Twelfth Night on Jan. 5 marks the official end of the holiday season. Throughout the world it's a time for light-hearted fun, rowdy games and dressing up in outrageous costumes - all customs descended from the Saturnalia celebrations of ancient Rome.

Difficulty: Easy
Instructions

Things You'll Need:

  • Costumes
  • Holiday Cookbooks
  • Beans Or Trinkets
  • Party Decorations
  • Ale
  • Apples
  • Cakes
  • Hard Cider
  • Sugars
  • Apples
  1. Step 1

    Throw a Twelfth Night costume party. Decree that your guests dress either as ancient Roman celebrators, as characters from Shakespeare's Twelfth Night or in any costumes that suit their (or your) fancy.

  2. Step 2

    Serve lamb's wool, the traditional Twelfth Night drink in England and Ireland, made of cider or ale, sugar, spices and roasted apples. (You'll find the recipe in traditional cookbooks of the British Isles and in many Christmas cookbooks.)

  3. Step 3

    Pour a little lamb's wool or cider on your apple trees if you have any; it's customary to bless them that way on Twelfth Night.

  4. Step 4

    Serve a Twelfth Night cake, sometimes called a king's cake.
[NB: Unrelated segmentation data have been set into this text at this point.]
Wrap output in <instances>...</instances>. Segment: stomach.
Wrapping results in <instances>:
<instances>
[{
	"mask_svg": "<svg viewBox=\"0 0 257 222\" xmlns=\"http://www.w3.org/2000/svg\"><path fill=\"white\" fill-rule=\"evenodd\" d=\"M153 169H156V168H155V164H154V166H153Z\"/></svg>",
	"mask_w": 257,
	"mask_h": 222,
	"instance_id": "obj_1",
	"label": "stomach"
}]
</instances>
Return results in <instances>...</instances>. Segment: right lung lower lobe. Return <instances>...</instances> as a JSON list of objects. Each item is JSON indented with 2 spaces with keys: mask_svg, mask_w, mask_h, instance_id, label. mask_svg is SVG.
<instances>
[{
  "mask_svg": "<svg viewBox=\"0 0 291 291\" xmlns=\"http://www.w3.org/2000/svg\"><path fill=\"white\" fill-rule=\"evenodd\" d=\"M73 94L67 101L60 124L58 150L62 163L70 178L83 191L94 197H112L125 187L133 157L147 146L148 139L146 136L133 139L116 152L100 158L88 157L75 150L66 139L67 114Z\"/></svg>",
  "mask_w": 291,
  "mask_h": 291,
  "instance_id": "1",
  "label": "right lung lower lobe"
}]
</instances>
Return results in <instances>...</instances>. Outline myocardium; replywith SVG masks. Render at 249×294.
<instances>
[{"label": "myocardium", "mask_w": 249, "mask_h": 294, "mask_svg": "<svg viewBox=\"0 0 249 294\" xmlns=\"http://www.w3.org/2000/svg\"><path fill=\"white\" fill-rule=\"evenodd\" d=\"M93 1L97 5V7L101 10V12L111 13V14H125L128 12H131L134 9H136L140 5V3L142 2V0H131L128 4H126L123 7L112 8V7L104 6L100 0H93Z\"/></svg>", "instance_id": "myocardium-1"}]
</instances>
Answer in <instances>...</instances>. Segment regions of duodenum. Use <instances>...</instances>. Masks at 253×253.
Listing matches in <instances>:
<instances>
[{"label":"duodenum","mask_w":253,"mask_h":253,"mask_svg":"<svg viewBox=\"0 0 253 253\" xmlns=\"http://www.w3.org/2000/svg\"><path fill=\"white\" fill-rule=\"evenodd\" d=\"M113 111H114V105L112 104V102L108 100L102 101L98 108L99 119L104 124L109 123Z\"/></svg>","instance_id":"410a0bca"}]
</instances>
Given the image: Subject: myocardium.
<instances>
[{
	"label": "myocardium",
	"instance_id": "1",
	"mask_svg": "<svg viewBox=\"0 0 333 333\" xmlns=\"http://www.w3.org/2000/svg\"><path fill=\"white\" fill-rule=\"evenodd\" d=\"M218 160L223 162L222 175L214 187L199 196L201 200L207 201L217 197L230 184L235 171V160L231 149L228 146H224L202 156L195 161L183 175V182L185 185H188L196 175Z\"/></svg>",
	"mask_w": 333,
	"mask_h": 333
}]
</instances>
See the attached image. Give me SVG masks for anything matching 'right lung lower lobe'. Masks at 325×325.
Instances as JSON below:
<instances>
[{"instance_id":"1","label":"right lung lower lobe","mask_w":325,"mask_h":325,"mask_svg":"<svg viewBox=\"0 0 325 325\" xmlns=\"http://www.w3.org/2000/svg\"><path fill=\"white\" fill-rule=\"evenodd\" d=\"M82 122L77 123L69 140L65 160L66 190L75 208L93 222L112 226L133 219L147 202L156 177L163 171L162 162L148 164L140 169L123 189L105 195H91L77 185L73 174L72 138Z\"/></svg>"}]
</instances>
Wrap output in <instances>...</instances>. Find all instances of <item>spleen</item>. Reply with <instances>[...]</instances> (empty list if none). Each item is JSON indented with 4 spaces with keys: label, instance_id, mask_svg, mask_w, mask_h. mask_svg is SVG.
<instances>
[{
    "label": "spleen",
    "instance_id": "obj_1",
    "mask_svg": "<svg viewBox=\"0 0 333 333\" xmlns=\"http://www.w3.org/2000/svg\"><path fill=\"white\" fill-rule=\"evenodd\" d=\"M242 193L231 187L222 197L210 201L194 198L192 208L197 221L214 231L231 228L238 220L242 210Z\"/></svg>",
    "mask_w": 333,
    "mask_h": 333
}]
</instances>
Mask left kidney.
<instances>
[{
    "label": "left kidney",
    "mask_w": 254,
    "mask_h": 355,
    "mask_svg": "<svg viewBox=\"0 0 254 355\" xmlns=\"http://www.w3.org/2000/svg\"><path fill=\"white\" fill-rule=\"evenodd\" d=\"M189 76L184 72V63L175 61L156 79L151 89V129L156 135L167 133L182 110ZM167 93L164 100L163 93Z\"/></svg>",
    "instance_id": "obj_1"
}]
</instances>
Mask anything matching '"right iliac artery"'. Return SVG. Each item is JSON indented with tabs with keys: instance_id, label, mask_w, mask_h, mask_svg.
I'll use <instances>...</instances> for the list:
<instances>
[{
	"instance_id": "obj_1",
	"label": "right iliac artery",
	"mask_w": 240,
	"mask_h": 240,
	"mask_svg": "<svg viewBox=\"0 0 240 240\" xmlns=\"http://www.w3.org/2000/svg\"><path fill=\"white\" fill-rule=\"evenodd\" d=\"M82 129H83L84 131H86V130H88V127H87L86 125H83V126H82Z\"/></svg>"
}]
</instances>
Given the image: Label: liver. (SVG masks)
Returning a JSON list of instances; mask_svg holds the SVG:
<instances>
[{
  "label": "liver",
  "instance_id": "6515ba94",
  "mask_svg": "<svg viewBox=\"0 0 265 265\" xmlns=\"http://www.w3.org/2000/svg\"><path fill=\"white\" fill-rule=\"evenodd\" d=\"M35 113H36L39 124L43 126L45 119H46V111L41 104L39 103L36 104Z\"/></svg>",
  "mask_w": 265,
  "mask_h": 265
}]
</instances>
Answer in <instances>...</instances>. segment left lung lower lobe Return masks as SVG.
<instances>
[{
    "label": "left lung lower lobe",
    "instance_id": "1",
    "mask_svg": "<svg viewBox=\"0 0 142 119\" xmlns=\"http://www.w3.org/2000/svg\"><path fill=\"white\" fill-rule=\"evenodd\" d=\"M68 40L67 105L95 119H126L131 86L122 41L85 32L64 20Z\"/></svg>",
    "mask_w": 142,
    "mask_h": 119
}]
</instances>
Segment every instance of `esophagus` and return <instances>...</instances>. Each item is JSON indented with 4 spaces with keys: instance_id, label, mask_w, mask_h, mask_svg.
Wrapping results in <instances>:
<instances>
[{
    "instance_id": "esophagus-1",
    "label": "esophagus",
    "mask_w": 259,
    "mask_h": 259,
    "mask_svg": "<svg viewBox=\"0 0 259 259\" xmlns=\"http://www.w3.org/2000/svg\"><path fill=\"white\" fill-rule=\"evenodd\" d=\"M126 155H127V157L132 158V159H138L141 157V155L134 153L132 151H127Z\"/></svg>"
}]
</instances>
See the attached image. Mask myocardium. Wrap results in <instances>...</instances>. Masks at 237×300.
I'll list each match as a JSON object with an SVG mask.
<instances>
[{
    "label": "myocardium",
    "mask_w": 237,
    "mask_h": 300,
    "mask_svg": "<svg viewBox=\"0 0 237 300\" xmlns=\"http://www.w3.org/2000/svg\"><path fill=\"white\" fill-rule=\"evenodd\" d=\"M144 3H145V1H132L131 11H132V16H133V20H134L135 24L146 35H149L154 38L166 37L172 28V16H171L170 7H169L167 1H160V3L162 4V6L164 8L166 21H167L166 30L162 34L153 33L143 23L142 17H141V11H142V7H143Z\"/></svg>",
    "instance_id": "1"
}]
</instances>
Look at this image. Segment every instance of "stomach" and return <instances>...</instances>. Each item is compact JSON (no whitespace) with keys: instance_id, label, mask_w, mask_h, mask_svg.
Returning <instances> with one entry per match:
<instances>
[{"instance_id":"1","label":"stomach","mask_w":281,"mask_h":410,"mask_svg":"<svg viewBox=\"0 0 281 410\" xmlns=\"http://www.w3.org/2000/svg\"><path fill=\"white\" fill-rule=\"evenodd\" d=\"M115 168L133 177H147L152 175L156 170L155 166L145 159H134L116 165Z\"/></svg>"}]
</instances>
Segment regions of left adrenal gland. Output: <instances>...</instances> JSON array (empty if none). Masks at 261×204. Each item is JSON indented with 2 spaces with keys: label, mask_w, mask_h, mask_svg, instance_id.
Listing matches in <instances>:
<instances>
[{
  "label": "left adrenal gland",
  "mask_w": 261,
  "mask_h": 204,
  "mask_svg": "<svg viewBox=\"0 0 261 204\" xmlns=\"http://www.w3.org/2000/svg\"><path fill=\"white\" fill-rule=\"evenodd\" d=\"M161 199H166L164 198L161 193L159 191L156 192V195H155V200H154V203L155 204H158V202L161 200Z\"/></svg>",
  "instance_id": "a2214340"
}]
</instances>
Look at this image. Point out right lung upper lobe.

The recipe and the accompanying game vary slightly from country to country, but everywhere the crucial ingredient is the same: a bean or a trinket baked inside the cake.

  5. Step 5

    Find the piece with the token inside, and become king or queen of the party. Choose a consort, and together you'll reign over the festivities as absolute monarchs who direct your "subjects" to perform ludicrous tasks or behave in ways comically contrary to their usual natures.

Tips & Warnings
  • To bake your own Twelfth Night cake, look for a recipe in an ethnic holiday cookbook of choice: the British, French, Italians and Portugese all have yummy ones. If you lack the time or the inclination for baking, buy any frosted cake you like, cut a slit in its side, insert a bean or a trinket, and smooth the icing over the cut.
  • You can also put both a bean and a pea in your cake, as the English do, and the people who find them become dual monarchs.
  • In Portugal, whoever finds the bean not only is crowned king or queen but also must make the cake the following year.
  • If you have any fears that a bean could wind up stuck in the throat of one of your guests, use a large coin or trinket instead. (In France the cake usually contains a small china doll.)